“Ti ho vista mentre ti nascondevi. Sei stata veloce e furba, ma ti ho vista e non ti darò tregua, puoi starne certa. Rimani lì buona buona, mentre vado a prendere la mia arma. Tornerò fra un secondo. Sai che non ti voglio lasciare qui tutta sola. Potresti avere paura e io non lo voglio, lo sai vero? Eccomi di nuovo qui, sono stato veloce come un lampo, contenta? Adesso con il manico di questa scopa ti schiaccerò, ma solo un pochino, appena quel tanto che basta per mandarti al creatore, brutta scolopendra assassina. Accidenti, questa fessura è troppo stretta, non riesco a stanarti, bruttissima figlia di buona donna. Ti sei nascosta bene, eh? Accidenti a me, non ho nemmeno un po’ di sanissimo veleno per insetti in dispensa e oggi è domenica, tutto chiuso in questo paese di morti viventi. Ti piace la casetta che ti sei appena trovata? Forse non è giusto portarti via da lì. E che diamine, non voglio certo farti credere che io sia un padrone di casa inospitale. Va bene, puoi rimanerci pure e ci puoi stare per tutta la vita. Sì, sì, proprio così e non ti chiederò nemmeno l’affitto. Sono proprio un bravo ragazzo, vero? Scusa ma ti devo proprio lasciare ancora un attimo da sola, rimani pure lì comoda, non disturbarti a gironzolare che intanto non c’è nulla di interessante da vedere qui in giro. Io così vado in dispensa, prendo un po’ di stucco e chiudo quella fessura che ti fa entrare in casa tutto quel freddo, poverina!

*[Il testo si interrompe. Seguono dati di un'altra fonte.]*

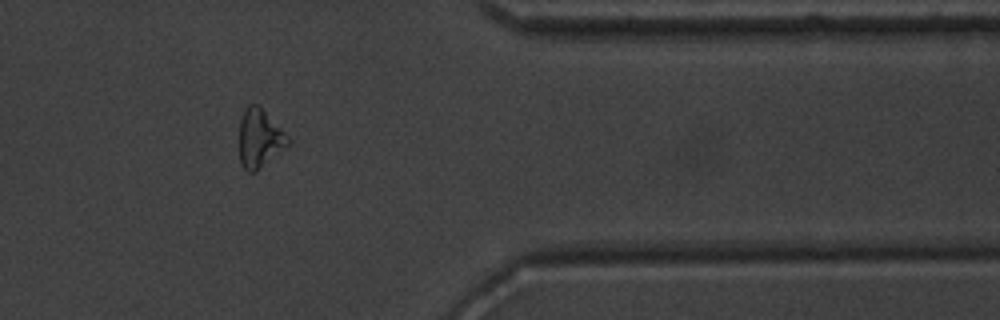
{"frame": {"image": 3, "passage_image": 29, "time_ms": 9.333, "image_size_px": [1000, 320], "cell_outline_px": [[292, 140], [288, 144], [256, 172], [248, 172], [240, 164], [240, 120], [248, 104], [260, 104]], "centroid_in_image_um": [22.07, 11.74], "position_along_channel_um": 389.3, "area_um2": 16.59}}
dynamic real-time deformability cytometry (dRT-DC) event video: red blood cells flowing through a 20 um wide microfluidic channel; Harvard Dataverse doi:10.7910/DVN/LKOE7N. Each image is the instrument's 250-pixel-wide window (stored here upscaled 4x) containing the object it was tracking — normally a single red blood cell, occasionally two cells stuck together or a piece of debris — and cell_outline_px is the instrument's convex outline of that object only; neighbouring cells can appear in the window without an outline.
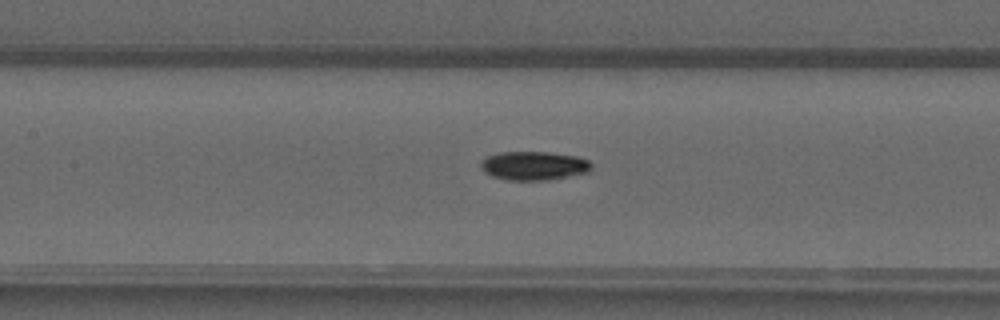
{"species": "common noctule bat (a hibernating species)", "species_latin": "Nyctalus noctula", "temperature_condition": "warm", "stored_images_in_passage": 51, "camera_frame_rate_fps": 3000, "um_per_image_px": 0.085, "animal": {"sex": "male", "forearm_length_mm": 52.5}, "frame": {"image": 1, "passage_image": 24, "time_ms": 7.667, "image_size_px": [1000, 320], "cell_outline_px": [[592, 168], [588, 172], [548, 180], [508, 180], [492, 176], [484, 172], [480, 168], [480, 164], [488, 156], [500, 152], [548, 152], [576, 156], [588, 160], [592, 164]], "centroid_in_image_um": [45.38, 14.09], "position_along_channel_um": 162.0, "area_um2": 18.5}}
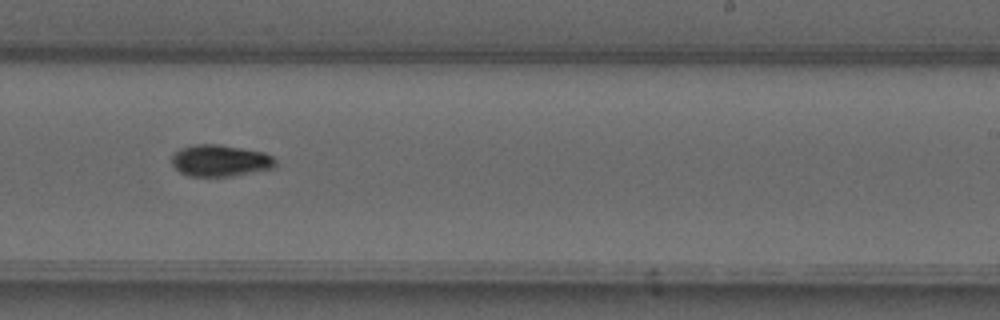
{"frame": {"image": 2, "passage_image": 32, "time_ms": 10.333, "image_size_px": [1000, 320], "cell_outline_px": [[276, 164], [272, 168], [232, 176], [188, 176], [180, 172], [172, 164], [172, 156], [180, 148], [192, 144], [220, 144], [264, 152], [272, 156], [276, 160]], "centroid_in_image_um": [18.7, 13.64], "position_along_channel_um": 270.3, "area_um2": 19.13}}
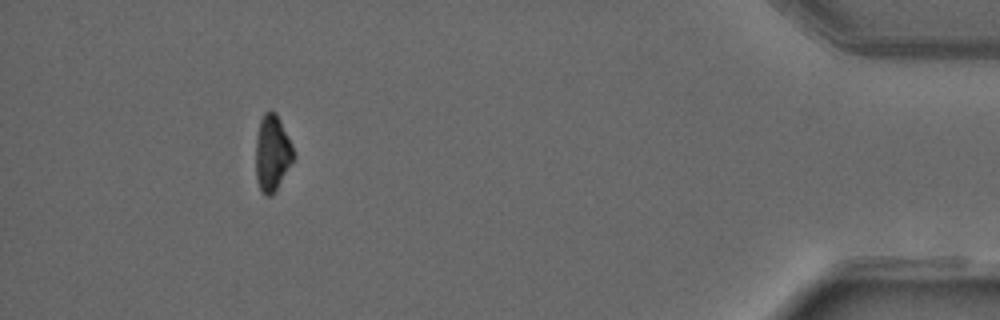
{"frame": {"image": 3, "passage_image": 47, "time_ms": 15.333, "image_size_px": [1000, 320], "cell_outline_px": [[296, 156], [272, 196], [264, 196], [260, 188], [256, 176], [256, 136], [260, 120], [264, 112], [268, 108], [272, 108], [276, 112], [288, 136]], "centroid_in_image_um": [23.14, 12.97], "position_along_channel_um": 412.1, "area_um2": 16.94}, "authors_computed_cell_mechanics": {"area_um2": 17.1088, "velocity_mm_per_s": 4.0765, "shape_relaxation_time_tau1_ms": 4.0016, "shape_relaxation_time_tau2_ms": 7.8432, "deformation_change_tau1": 0.1434, "deformation_change_tau2": 0.1158}}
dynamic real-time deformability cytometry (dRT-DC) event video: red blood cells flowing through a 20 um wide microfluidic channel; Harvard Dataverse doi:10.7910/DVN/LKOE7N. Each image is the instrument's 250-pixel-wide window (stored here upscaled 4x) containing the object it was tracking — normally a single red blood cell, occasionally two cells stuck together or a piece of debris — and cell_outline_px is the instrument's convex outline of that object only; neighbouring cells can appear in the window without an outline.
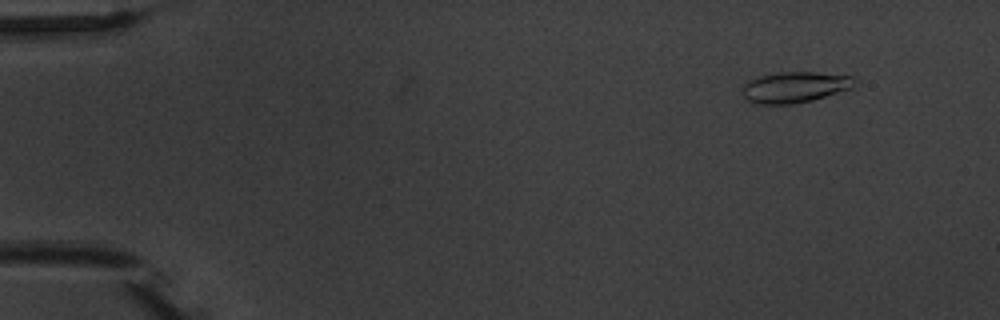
{"species": "common noctule bat (a hibernating species)", "species_latin": "Nyctalus noctula", "temperature_condition": "warm", "stored_images_in_passage": 6, "camera_frame_rate_fps": 3000, "um_per_image_px": 0.085, "animal": {"sex": "male", "body_mass_g": 20.1, "forearm_length_mm": 53.5}, "frame": {"image": 1, "passage_image": 2, "time_ms": 1.0, "image_size_px": [1000, 320], "cell_outline_px": [[860, 80], [852, 88], [812, 100], [792, 104], [752, 104], [744, 96], [744, 84], [748, 80], [760, 76], [780, 72], [816, 72], [852, 76]], "centroid_in_image_um": [67.6, 7.4], "position_along_channel_um": 17.4, "area_um2": 20.29}}
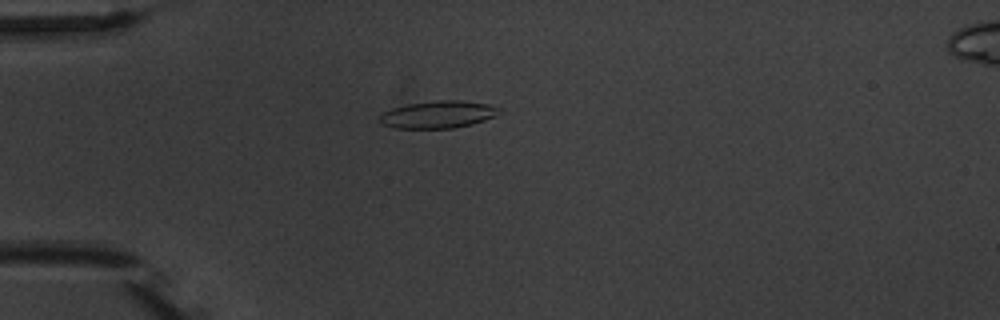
{"frame": {"image": 2, "passage_image": 4, "time_ms": 4.333, "image_size_px": [1000, 320], "cell_outline_px": [[500, 112], [496, 116], [472, 124], [452, 128], [392, 128], [380, 124], [376, 116], [392, 108], [408, 104], [436, 100], [460, 100], [488, 104], [500, 108]], "centroid_in_image_um": [37.19, 9.73], "position_along_channel_um": 47.8, "area_um2": 19.19}}
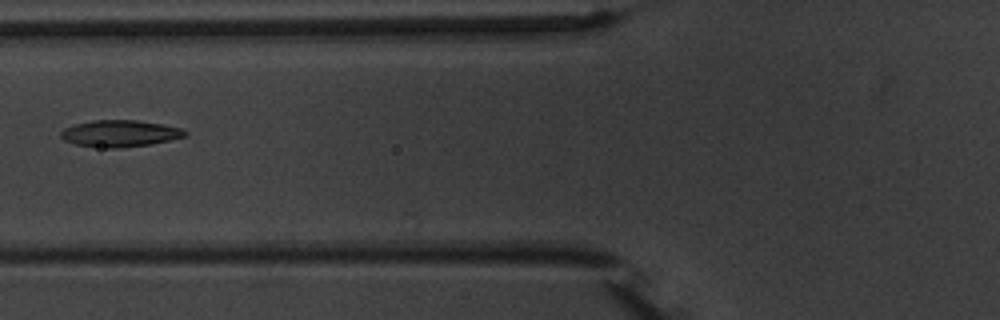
{"frame": {"image": 3, "passage_image": 6, "time_ms": 6.667, "image_size_px": [1000, 320], "cell_outline_px": [[188, 136], [148, 144], [120, 148], [108, 148], [76, 144], [64, 140], [60, 136], [60, 132], [64, 128], [76, 124], [92, 120], [136, 120], [164, 124], [180, 128], [188, 132]], "centroid_in_image_um": [10.2, 11.33], "position_along_channel_um": 115.6, "area_um2": 19.19}}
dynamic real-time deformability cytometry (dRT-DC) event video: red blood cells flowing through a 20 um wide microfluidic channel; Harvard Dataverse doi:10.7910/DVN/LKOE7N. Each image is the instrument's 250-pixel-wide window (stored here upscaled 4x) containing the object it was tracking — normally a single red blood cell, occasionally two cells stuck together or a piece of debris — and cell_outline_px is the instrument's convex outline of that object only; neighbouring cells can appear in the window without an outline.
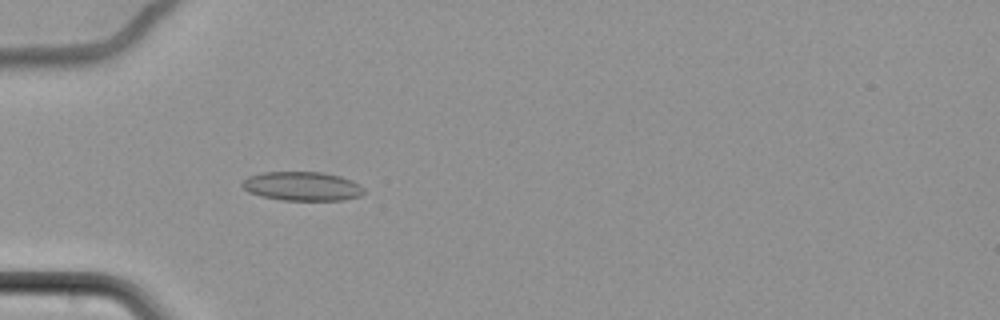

Brutta cattivella, dove te ne sei andata? Perché non sei rimasta nella tua casetta al calduccio? Dai fatti vedere che ti voglio accarezzare, non fare la timida con me. Accidenti, ti ho cercata tutto il santissimo giorno, ma niente. Ti sei vaporizzata! Ma ci sei ancora? Sei ancora qui? Basta, per quanto tu mi stia simpatica non meriti tanta attenzione. Io sono stanco e me ne vado a dormire, mi raccomando, se sei ancora in bagno, vedi di startene lì buona buona e cerca di non venirmi a trovare in camera da letto. Sai, ho una ragazza molto gelosa e se venisse a sapere che dormiamo nella stessa stanza la prenderebbe a male, davvero! Non so proprio cosa ci potrebbe fare, mi vengono i brividi al solo pensarci. Buona notte.”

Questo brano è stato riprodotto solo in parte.